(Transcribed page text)
####################

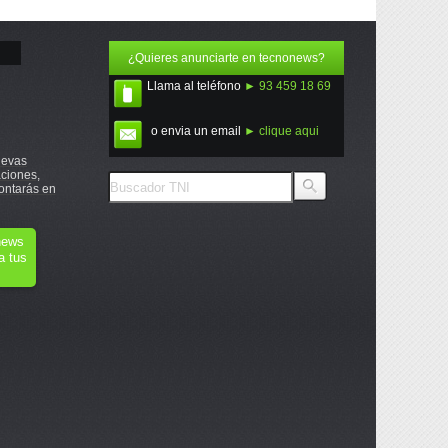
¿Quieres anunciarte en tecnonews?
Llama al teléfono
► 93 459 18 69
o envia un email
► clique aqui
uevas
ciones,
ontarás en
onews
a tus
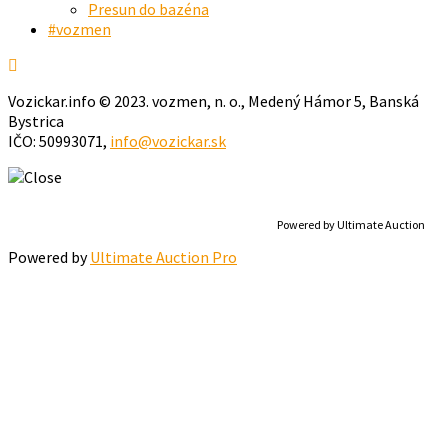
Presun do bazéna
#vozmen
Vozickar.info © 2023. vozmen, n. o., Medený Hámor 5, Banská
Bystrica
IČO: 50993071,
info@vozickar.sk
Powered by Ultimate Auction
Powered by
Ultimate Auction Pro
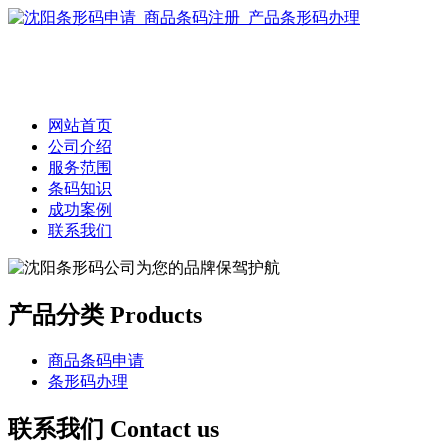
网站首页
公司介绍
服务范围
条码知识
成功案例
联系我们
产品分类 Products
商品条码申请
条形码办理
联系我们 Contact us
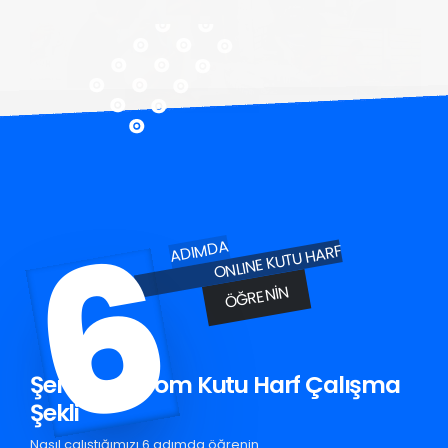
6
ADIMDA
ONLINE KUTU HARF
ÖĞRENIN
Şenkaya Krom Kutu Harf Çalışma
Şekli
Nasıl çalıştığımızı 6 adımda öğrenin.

####################

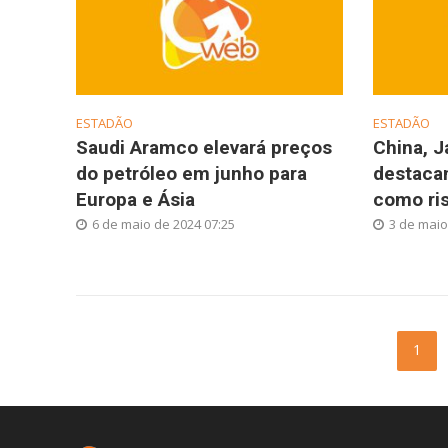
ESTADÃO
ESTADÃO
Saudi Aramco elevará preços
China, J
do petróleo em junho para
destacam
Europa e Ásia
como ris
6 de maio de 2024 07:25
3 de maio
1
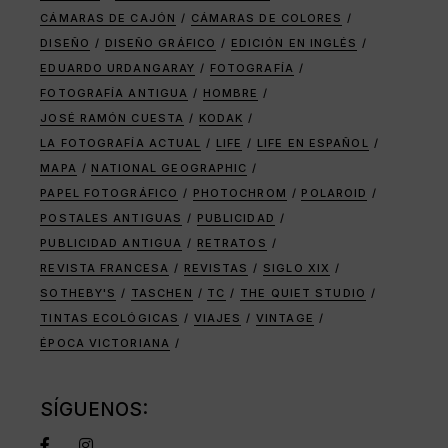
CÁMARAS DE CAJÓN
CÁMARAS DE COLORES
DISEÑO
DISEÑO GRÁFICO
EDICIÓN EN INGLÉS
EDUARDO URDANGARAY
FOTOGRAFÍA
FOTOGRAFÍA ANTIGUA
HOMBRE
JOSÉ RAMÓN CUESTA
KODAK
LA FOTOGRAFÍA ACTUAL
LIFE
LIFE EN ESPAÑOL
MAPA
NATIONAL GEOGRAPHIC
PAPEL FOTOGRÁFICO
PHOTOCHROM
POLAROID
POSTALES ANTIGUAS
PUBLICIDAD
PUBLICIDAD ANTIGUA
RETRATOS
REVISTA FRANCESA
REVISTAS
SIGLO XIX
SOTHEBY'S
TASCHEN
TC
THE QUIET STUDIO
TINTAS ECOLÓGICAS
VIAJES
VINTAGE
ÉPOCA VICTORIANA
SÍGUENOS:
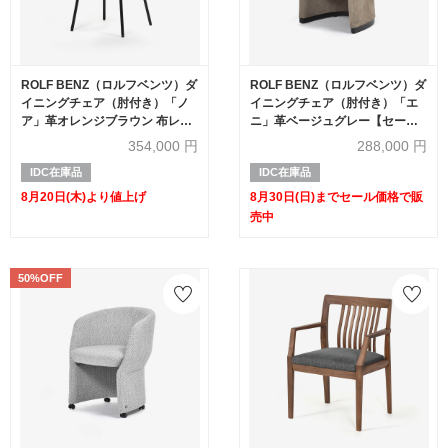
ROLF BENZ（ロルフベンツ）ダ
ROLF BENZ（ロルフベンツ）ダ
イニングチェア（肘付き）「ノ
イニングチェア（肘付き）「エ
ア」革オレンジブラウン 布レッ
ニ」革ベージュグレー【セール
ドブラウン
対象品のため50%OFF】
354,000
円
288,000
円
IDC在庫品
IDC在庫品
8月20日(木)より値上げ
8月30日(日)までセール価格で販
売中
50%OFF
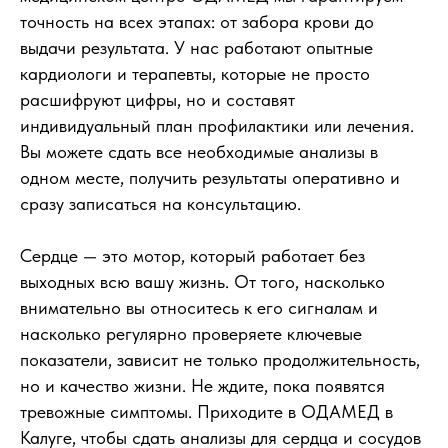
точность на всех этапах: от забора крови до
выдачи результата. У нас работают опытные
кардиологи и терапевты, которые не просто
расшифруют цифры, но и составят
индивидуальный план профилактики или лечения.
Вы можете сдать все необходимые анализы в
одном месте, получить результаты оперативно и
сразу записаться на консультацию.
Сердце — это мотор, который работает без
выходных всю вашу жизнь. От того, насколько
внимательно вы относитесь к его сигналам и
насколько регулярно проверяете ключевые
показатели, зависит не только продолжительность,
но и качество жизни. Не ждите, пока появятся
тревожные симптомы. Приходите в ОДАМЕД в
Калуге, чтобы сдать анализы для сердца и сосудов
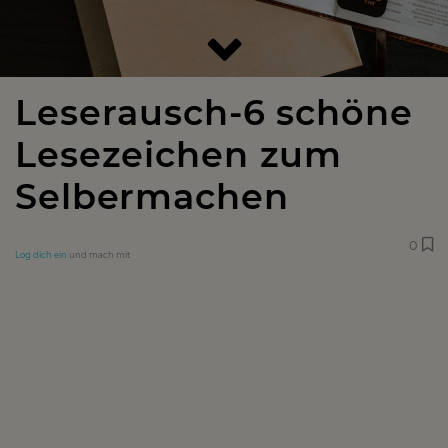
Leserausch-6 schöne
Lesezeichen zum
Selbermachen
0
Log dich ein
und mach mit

####################

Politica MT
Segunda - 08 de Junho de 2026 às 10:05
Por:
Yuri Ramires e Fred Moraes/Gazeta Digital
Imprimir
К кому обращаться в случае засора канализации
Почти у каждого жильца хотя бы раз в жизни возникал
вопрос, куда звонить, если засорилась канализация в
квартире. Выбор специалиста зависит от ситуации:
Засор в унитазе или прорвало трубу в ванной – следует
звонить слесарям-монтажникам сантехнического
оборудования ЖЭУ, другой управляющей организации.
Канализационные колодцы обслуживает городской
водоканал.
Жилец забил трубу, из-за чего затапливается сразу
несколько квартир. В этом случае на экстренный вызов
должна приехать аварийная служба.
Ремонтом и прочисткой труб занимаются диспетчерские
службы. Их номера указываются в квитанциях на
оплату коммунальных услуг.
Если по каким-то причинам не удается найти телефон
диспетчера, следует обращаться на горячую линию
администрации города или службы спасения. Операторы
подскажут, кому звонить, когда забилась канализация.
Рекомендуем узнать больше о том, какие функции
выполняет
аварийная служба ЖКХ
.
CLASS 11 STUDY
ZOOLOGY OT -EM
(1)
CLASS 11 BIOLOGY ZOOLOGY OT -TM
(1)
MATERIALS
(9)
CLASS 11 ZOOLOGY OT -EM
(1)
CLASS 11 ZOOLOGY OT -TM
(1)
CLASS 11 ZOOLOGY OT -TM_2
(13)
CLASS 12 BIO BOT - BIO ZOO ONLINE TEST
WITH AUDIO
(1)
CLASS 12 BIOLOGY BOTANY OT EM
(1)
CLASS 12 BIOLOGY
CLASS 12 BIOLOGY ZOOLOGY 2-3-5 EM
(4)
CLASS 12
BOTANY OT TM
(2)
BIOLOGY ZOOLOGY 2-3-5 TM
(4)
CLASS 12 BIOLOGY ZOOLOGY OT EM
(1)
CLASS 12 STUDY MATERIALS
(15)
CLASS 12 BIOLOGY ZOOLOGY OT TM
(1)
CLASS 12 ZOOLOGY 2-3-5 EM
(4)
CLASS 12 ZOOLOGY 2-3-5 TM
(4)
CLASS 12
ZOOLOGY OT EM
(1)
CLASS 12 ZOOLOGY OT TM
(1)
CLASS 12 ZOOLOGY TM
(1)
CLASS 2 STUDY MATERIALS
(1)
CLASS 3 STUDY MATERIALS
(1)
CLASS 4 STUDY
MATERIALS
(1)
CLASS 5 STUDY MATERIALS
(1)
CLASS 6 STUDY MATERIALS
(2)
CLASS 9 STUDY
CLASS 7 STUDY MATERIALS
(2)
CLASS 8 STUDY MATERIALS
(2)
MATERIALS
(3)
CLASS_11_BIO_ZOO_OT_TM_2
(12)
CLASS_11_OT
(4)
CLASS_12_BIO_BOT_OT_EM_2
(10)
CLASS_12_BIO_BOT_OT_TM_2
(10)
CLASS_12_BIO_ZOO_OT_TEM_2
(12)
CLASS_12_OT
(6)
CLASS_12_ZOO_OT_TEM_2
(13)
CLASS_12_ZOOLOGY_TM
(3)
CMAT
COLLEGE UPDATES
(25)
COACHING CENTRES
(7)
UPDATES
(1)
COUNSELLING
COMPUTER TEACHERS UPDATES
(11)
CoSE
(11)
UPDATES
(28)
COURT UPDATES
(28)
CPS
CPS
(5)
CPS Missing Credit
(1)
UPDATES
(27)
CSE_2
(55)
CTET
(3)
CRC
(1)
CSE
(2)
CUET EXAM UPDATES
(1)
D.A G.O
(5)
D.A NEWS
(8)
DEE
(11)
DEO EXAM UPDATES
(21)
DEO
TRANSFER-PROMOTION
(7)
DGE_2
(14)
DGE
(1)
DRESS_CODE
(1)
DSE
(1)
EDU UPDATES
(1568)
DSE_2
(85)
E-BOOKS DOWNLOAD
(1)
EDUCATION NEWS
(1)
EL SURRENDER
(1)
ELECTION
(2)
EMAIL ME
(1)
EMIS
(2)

####################

Reproduce the data from the line containing "anunciarte en tecnonews?" up to and including the line containing "联系我们 Contact us". Leave the pictures out of your answer.

WRITTEN SOLUTION:
¿Quieres anunciarte en tecnonews?
Llama al teléfono
► 93 459 18 69
o envia un email
► clique aqui
uevas
ciones,
ontarás en
onews
a tus
Presun do bazéna
#vozmen
Vozickar.info © 2023. vozmen, n. o., Medený Hámor 5, Banská
Bystrica
IČO: 50993071,
info@vozickar.sk
Powered by Ultimate Auction
Powered by
Ultimate Auction Pro
网站首页
公司介绍
服务范围
条码知识
成功案例
联系我们
产品分类 Products
商品条码申请
条形码办理
联系我们 Contact us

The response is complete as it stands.